O Santuário das Sombras e a Verdade Entre Homens

A sala do pequeno apartamento dos Nakamura estava mergulhada em uma penumbra acolhedora, quebrada apenas pelo brilho azulado e intermitente da televisão ligada no mudo e por um pequeno abajur de sal no canto da estante. O silêncio era uma raridade naquela casa, um tesouro que Kuro Hatake aprendera a proteger com unhas e dentes, especialmente quando Tatsuyo estava exausta.

Tatsuyo estava profundamente adormecida no sofá de veludo marrom. Sua respiração era leve, quase imperceptível, e seus traços, geralmente tensos pela vigilância constante contra o mundo sensorial, estavam suavizados. O corpo dela parecia pequeno e frágil sob a manta de lã. Kuro, por sua vez, estava em uma posição que qualquer um chamaria de privilegiada, mas que para ele era o ápice do conforto doméstico: ele estava esticado no tapete, com o tronco apoiado no sofá e a cabeça descansando pesadamente sobre os seios de Tatsuyo.

Para Kuro, aquele era o seu lugar favorito no mundo. O calor que emanava dela, o cheiro de sabonete neutro e a maciez do corpo da namorada eram o único antídoto para a adrenalina que ele carregava dos treinos de hóquei. Ele fechou os olhos por um momento, sentindo-se em paz, enquanto uma das mãos de Tatsuyo, mesmo dormindo, repousava sobre o cabelo branco dele, como se o protegesse por instinto.

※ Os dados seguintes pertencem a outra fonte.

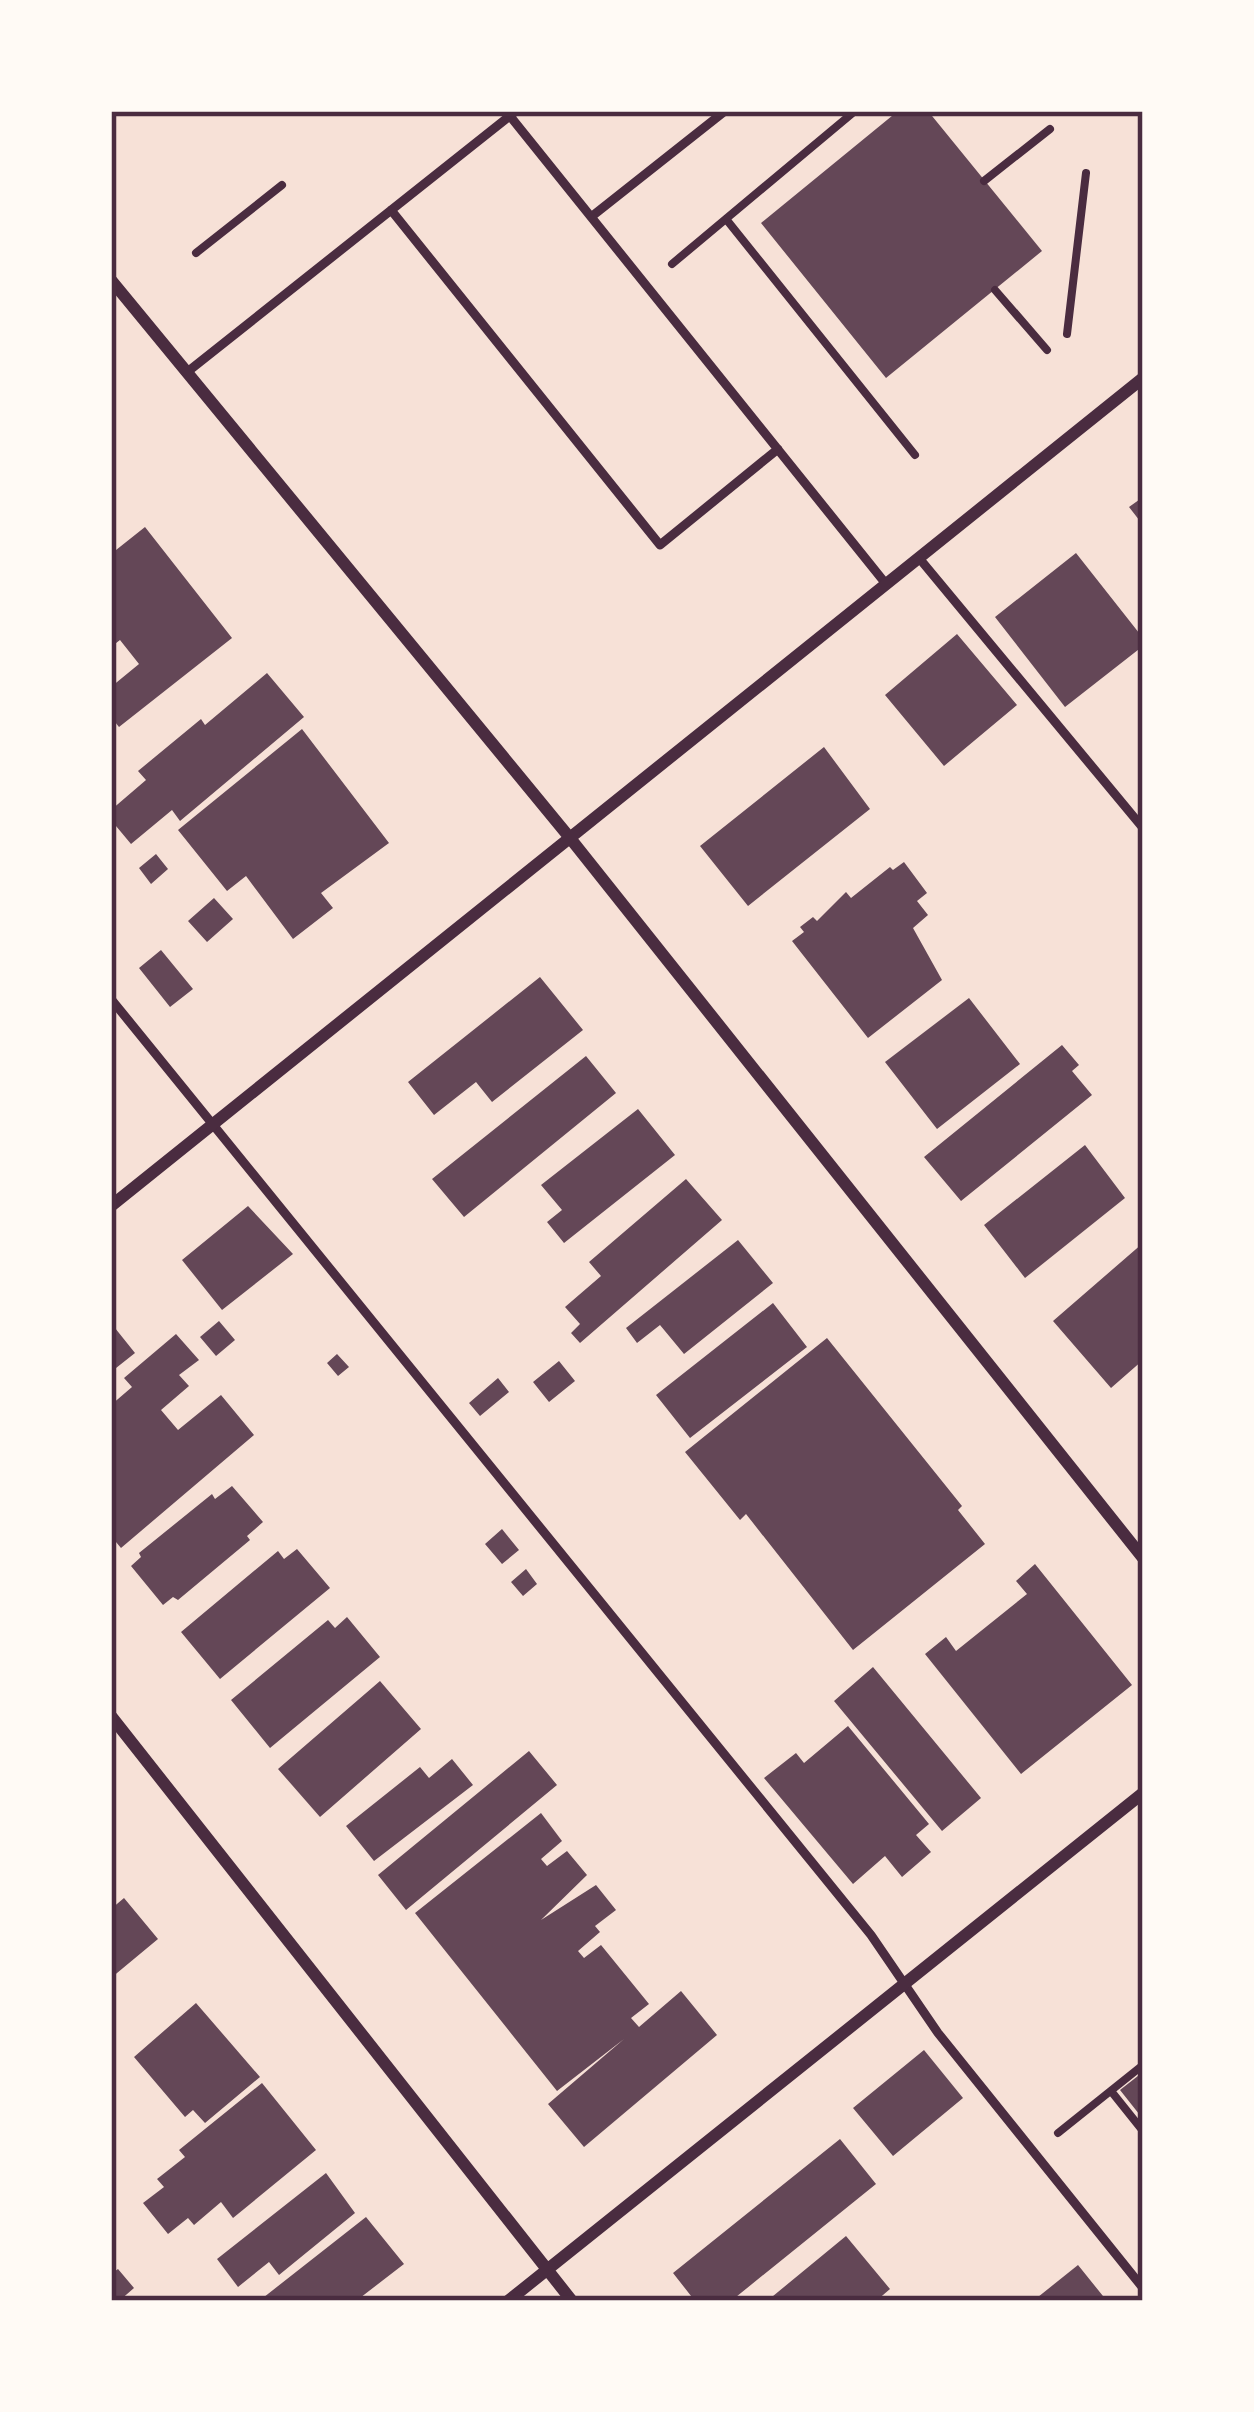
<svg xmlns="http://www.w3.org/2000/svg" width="1254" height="2412" font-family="Roboto,sans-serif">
  <rect width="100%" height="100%" fill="#f7e1d7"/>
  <path fill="#644757" d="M898,111H928L1042,251L886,378L761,223Z
    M1143,497V525L1129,507Z
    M145,527L232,638L119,727L111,717V687L139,664L120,640L111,647V554Z
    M1076,553L1143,638V646L1065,707L995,617Z
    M957,634L1017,705L944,766L885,695Z
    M267,673L304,717L180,821L172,810L131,844L111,820V810L146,780L138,771L201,719L205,725Z
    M302,729L389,843L321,893L333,908L293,939L246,876L227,891L178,830Z
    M824,747L870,809L748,906L700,846Z
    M156,854L168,869L151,884L139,868Z
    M904,862L927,893L917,901L928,915L913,928L942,980L868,1038L792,941L804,932L800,927L813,917L817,921L846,892L851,898L890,867L893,870Z
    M214,898L233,919L207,942L188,921Z
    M161,950L193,989L170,1007L139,968Z
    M540,977L583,1030L492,1102L476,1082L434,1115L408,1082Z
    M969,998L1020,1064L937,1129L885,1062Z
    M1062,1045L1079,1065L1072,1071L1092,1095L961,1201L924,1157Z
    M586,1056L616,1093L464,1217L432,1179Z
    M638,1109L675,1155L564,1243L547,1222L562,1210L541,1185Z
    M1085,1145L1125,1198L1025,1278L984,1225Z
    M686,1179L722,1220L580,1343L571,1333L580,1324L565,1307L601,1276L589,1262Z
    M248,1206L293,1254L222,1310L182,1260Z
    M738,1240L773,1283L684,1354L660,1325L637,1343L626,1328Z
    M1143,1243V1360L1111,1388L1053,1321Z
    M773,1303L807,1347L690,1438L656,1395Z
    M219,1321L235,1340L216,1356L200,1337Z
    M111,1323L135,1353L111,1372Z
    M176,1334L199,1360L179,1375L189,1386L161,1410L178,1430L221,1395L254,1435L121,1548L111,1536V1405L132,1387L124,1378Z
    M827,1338L962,1506L958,1510L985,1544L853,1650L746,1514L740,1520L685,1452Z
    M337,1354L349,1367L338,1376L327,1363Z
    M559,1361L575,1381L549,1402L533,1382Z
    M498,1378L509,1392L480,1416L469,1403Z
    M232,1486L263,1522L247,1536L250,1540L178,1600L173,1597L163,1605L131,1566L141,1557L139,1553L212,1494L215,1499Z
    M502,1529L519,1550L502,1564L485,1544Z
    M297,1549L330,1588L220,1679L181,1632L278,1551L284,1559Z
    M1035,1564L1132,1685L1021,1774L925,1654L946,1637L956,1651L1027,1594L1016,1581Z
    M526,1569L537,1584L523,1596L511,1582Z
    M347,1617L380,1657L270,1748L231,1700L328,1620L335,1628Z
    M873,1667L981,1798L942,1831L834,1701Z
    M380,1681L421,1729L320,1817L278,1769Z
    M848,1726L929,1824L916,1835L931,1852L902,1877L885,1856L853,1884L764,1778L796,1753L804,1763Z
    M529,1751L557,1785L406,1910L378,1875Z
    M452,1759L473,1785L374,1861L346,1826L420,1767L429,1778Z
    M541,1813L562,1841L541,1859L547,1866L567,1851L587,1875L541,1920L596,1885L616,1910L595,1926L600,1932L578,1951L584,1958L601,1945L649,2004L631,2018L639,2027L681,1991L717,2035L584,2147L548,2104L624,2039L557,2091L415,1913Z
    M124,1898L158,1939L111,1978V1909Z
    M196,2003L260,2077L205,2123L193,2110L185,2117L134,2057Z
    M924,2050L963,2098L893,2156L853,2108Z
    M1143,2072V2119L1120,2090Z
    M262,2083L316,2150L233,2218L221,2202L194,2225L188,2218L168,2234L143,2203L164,2187L157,2179L185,2157L179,2150Z
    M840,2139L876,2184L731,2301H695L673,2273Z
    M326,2173L355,2213L279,2275L269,2262L238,2287L217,2259Z
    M366,2217L404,2264L356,2301H259Z
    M846,2236L890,2289L876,2301H767Z
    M1078,2265L1107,2301H1033Z
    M118,2269L134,2288L119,2301L111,2294V2274Z"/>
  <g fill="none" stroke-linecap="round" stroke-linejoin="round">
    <path stroke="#4a2c40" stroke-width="8" d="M984,181L1050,129
      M726,219L915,455
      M196,253L282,185
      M672,264L855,111
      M995,290L1047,350
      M1067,334L1086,173
      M1111,2091L1143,2131
      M1058,2133L1143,2065"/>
    <path stroke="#4a2c40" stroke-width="9" d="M510,116L886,584
      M391,210L660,545L778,449
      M591,217L725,111
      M186,373L516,111
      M919,558L1143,828
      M111,999L871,1935L938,2033L1143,2288"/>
    <path stroke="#4a2c40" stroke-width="12" d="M111,280L570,838L1143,1558
      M111,1206L1143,378
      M111,1716L572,2301
      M508,2301L1143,1793"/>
  </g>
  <rect width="1254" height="2412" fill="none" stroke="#fffaf5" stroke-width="228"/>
  <rect x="114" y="114" width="1026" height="2184" fill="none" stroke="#4a2c40" stroke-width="4.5"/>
</svg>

O silêncio foi brutalmente interrompido pelo som de passos rápidos e o clique da porta do corredor. Nico entrou na sala com o cabelo bagunçado e uma expressão irritada, provavelmente tendo desistido de algum jogo ou procurando por lanche. No entanto, assim que seus olhos focaram na cena no sofá, ele estancou.

O rosto de Nico passou do pálido para um vermelho vivo em questão de segundos. As veias em seu pescoço saltaram.

— MAS O QUE É ISSO?! — Nico gritou, embora sua voz tenha falhado um pouco pelo choque. — Sai daí agora, Hatake!

Kuro nem sequer se sobressaltou. Ele abriu um olho preguiçoso, mantendo a cabeça exatamente onde estava, sentindo o movimento do peito de Tatsuyo subir e descer. Ela deu um leve suspiro no sono, mas não acordou; o cansaço acumulado de uma semana de crises sensoriais na escola a deixara em um estado de letargia profunda.

— Fala baixo, pirralho — sussurrou Kuro, com um sorriso de canto que exalava provocação. — Não vê que a Tatsu está descansando?

— Descansando? Você está... você está com a cara nos peitos dela! — Nico gesticulava freneticamente, parecendo prestes a explodir. — Isso é nojento! Tira a cabeça daí agora, seu tarado! Ela é minha irmã!

Kuro soltou um riso abafado, aproveitando o momento para se aninhar ainda mais contra Tatsuyo, sentindo a maciez sob seu rosto. Ele olhou para Nico com um brilho malicioso nos olhos castanhos.

— Ah, Nico... você não entende nada de ergonomia — provocou Kuro, a voz carregada de duplo sentido. — Esse é o melhor travesseiro que eu já tive na vida. É macio, quente e tem o melhor suporte que um homem pode pedir. Eu poderia passar a noite inteira aqui... e acredite, a Tatsu não parece estar reclamando da "pressão".

Nico arregalou os olhos, o entendimento da piada atingindo-o como um disco de hóquei em plena velocidade. A insinuação de que Tatsuyo gostava daquilo ou de que havia algo mais íntimo acontecendo ali fez o menino perder as estribeiras.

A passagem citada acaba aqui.